Items from a dataset:

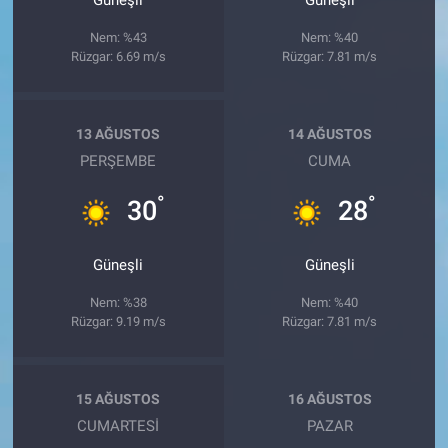
Güneşli
Güneşli
Nem: %43
Nem: %40
Rüzgar: 6.69 m/s
Rüzgar: 7.81 m/s
13 AĞUSTOS
14 AĞUSTOS
PERŞEMBE
CUMA
°
°
30
28
Güneşli
Güneşli
Nem: %38
Nem: %40
Rüzgar: 9.19 m/s
Rüzgar: 7.81 m/s
15 AĞUSTOS
16 AĞUSTOS
CUMARTESI
PAZAR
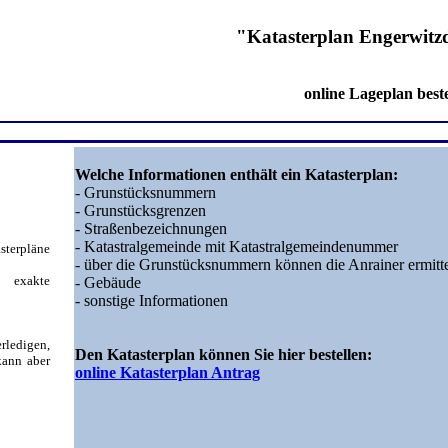
"Katasterplan Engerwitzd
online Lageplan beste
Welche Informationen enthält ein Katasterplan:
- Grunstücksnummern
- Grunstücksgrenzen
- Straßenbezeichnungen
- Katastralgemeinde mit Katastralgemeindenummer
sterpläne
- über die Grunstücksnummern können die Anrainer ermitt
 exakte
- Gebäude
- sonstige Informationen
erledigen,
Den Katasterplan können Sie hier bestellen:
kann aber
online Katasterplan Antrag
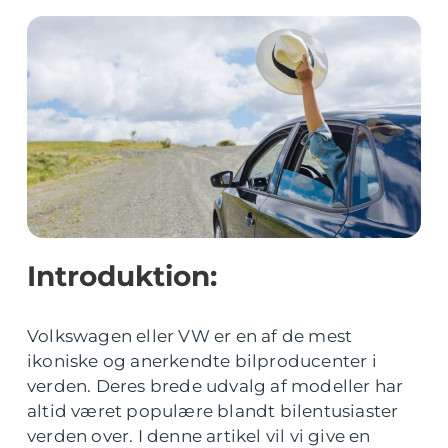
Introduktion:
Volkswagen eller VW er en af de mest
ikoniske og anerkendte bilproducenter i
verden. Deres brede udvalg af modeller har
altid været populære blandt bilentusiaster
verden over. I denne artikel vil vi give en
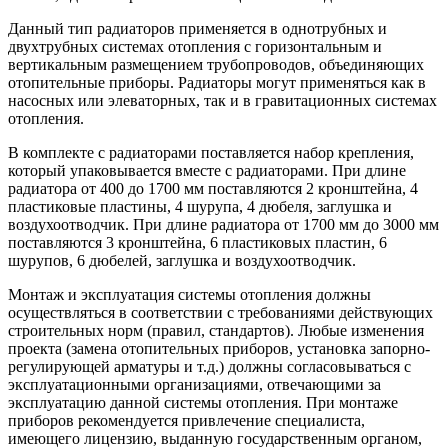
Данный тип радиаторов применяется в однотрубных и
двухтрубных системах отопления с горизонтальным и
вертикальным размещением трубопроводов, объединяющих
отопительные приборы. Радиаторы могут применяться как в
насосных или элеваторных, так и в гравитационных системах
отопления.
В комплекте с радиаторами поставляется набор крепления,
который упаковывается вместе с радиаторами. При длине
радиатора от 400 до 1700 мм поставляются 2 кронштейна, 4
пластиковые пластины, 4 шурупа, 4 дюбеля, заглушка и
воздухоотводчик. При длине радиатора от 1700 мм до 3000 мм
поставляются 3 кронштейна, 6 пластиковых пластин, 6
шурупов, 6 дюбелей, заглушка и воздухоотводчик.
Монтаж и эксплуатация системы отопления должны
осуществляться в соответствии с требованиями действующих
строительных норм (правил, стандартов). Любые изменения
проекта (замена отопительных приборов, установка запорно-
регулирующей арматуры и т.д.) должны согласовываться с
эксплуатационными организациями, отвечающими за
эксплуатацию данной системы отопления. При монтаже
приборов рекомендуется привлечение специалиста,
имеющего лицензию, выданную государственным органом,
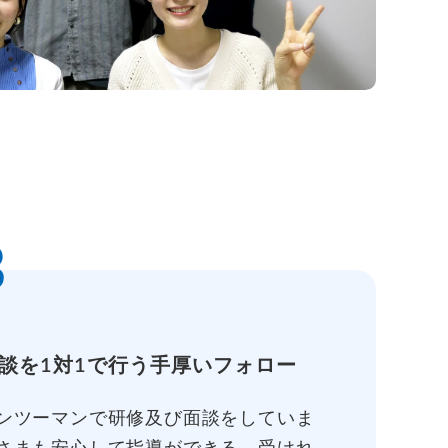
3
談を1対1で行う手厚いフォロー
ンツーマンで研修及び面談をしていま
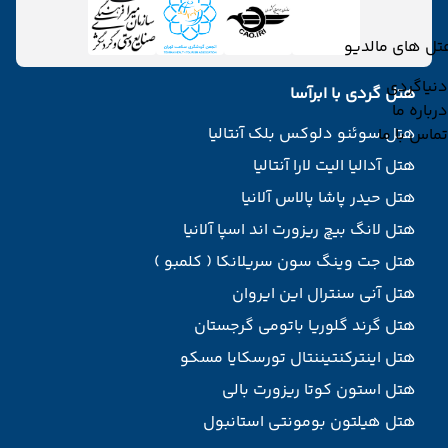
تل های مالدیو
دنیاگردی
هتل گردی با ابرآسا
درباره ما
هتل سوئنو دلوکس بلک آنتالیا
تماس با ما
هتل آدالیا الیت لارا آنتالیا
هتل حیدر پاشا پالاس آلانیا
هتل لانگ بیچ ریزورت اند اسپا آلانیا
هتل جت وینگ سون سریلانکا ( کلمبو )
هتل آنی سنترال این ایروان
هتل گرند گلوریا باتومی گرجستان
هتل اینترکنتیننتال تورسکایا مسکو
هتل استون کوتا ریزورت بالی
هتل هیلتون بومونتی استانبول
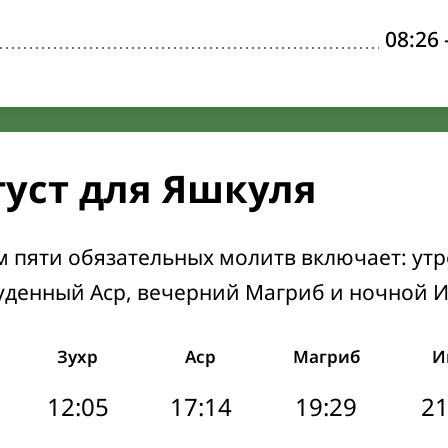
08:26
густ для Яшкуля
м пяти обязательных молитв включает: ут
уденный Аср, вечерний Магриб и ночной 
Зухр
Аср
Магриб
И
12:05
17:14
19:29
21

-- Task goal --
Please write out every line of text in the material above exactly as it appears, leaving the pictures out of your answer.

-- Reply to the task --
Güneşli
Güneşli
Nem: %43
Nem: %40
Rüzgar: 6.69 m/s
Rüzgar: 7.81 m/s
13 AĞUSTOS
14 AĞUSTOS
PERŞEMBE
CUMA
°
°
30
28
Güneşli
Güneşli
Nem: %38
Nem: %40
Rüzgar: 9.19 m/s
Rüzgar: 7.81 m/s
15 AĞUSTOS
16 AĞUSTOS
CUMARTESI
PAZAR
"Katasterplan Engerwitzd
online Lageplan beste
Welche Informationen enthält ein Katasterplan:
- Grunstücksnummern
- Grunstücksgrenzen
- Straßenbezeichnungen
- Katastralgemeinde mit Katastralgemeindenummer
sterpläne
- über die Grunstücksnummern können die Anrainer ermitt
 exakte
- Gebäude
- sonstige Informationen
erledigen,
Den Katasterplan können Sie hier bestellen:
kann aber
online Katasterplan Antrag
Introduktion:
Volkswagen eller VW er en af de mest
ikoniske og anerkendte bilproducenter i
verden. Deres brede udvalg af modeller har
altid været populære blandt bilentusiaster
verden over. I denne artikel vil vi give en
Данный тип радиаторов применяется в однотрубных и
двухтрубных системах отопления с горизонтальным и
вертикальным размещением трубопроводов, объединяющих
отопительные приборы. Радиаторы могут применяться как в
насосных или элеваторных, так и в гравитационных системах
отопления.
В комплекте с радиаторами поставляется набор крепления,
который упаковывается вместе с радиаторами. При длине
радиатора от 400 до 1700 мм поставляются 2 кронштейна, 4
пластиковые пластины, 4 шурупа, 4 дюбеля, заглушка и
воздухоотводчик. При длине радиатора от 1700 мм до 3000 мм
поставляются 3 кронштейна, 6 пластиковых пластин, 6
шурупов, 6 дюбелей, заглушка и воздухоотводчик.
Монтаж и эксплуатация системы отопления должны
осуществляться в соответствии с требованиями действующих
строительных норм (правил, стандартов). Любые изменения
проекта (замена отопительных приборов, установка запорно-
регулирующей арматуры и т.д.) должны согласовываться с
эксплуатационными организациями, отвечающими за
эксплуатацию данной системы отопления. При монтаже
приборов рекомендуется привлечение специалиста,
имеющего лицензию, выданную государственным органом,
3
談を1対1で行う手厚いフォロー
ンツーマンで研修及び面談をしていま
تل های مالدیو
دنیاگردی
هتل گردی با ابرآسا
درباره ما
هتل سوئنو دلوکس بلک آنتالیا
تماس با ما
هتل آدالیا الیت لارا آنتالیا
هتل حیدر پاشا پالاس آلانیا
هتل لانگ بیچ ریزورت اند اسپا آلانیا
هتل جت وینگ سون سریلانکا ( کلمبو )
هتل آنی سنترال این ایروان
هتل گرند گلوریا باتومی گرجستان
هتل اینترکنتیننتال تورسکایا مسکو
هتل استون کوتا ریزورت بالی
هتل هیلتون بومونتی استانبول
08:26
густ для Яшкуля
м пяти обязательных молитв включает: ут
уденный Аср, вечерний Магриб и ночной 
Зухр
Аср
Магриб
И
12:05
17:14
19:29
21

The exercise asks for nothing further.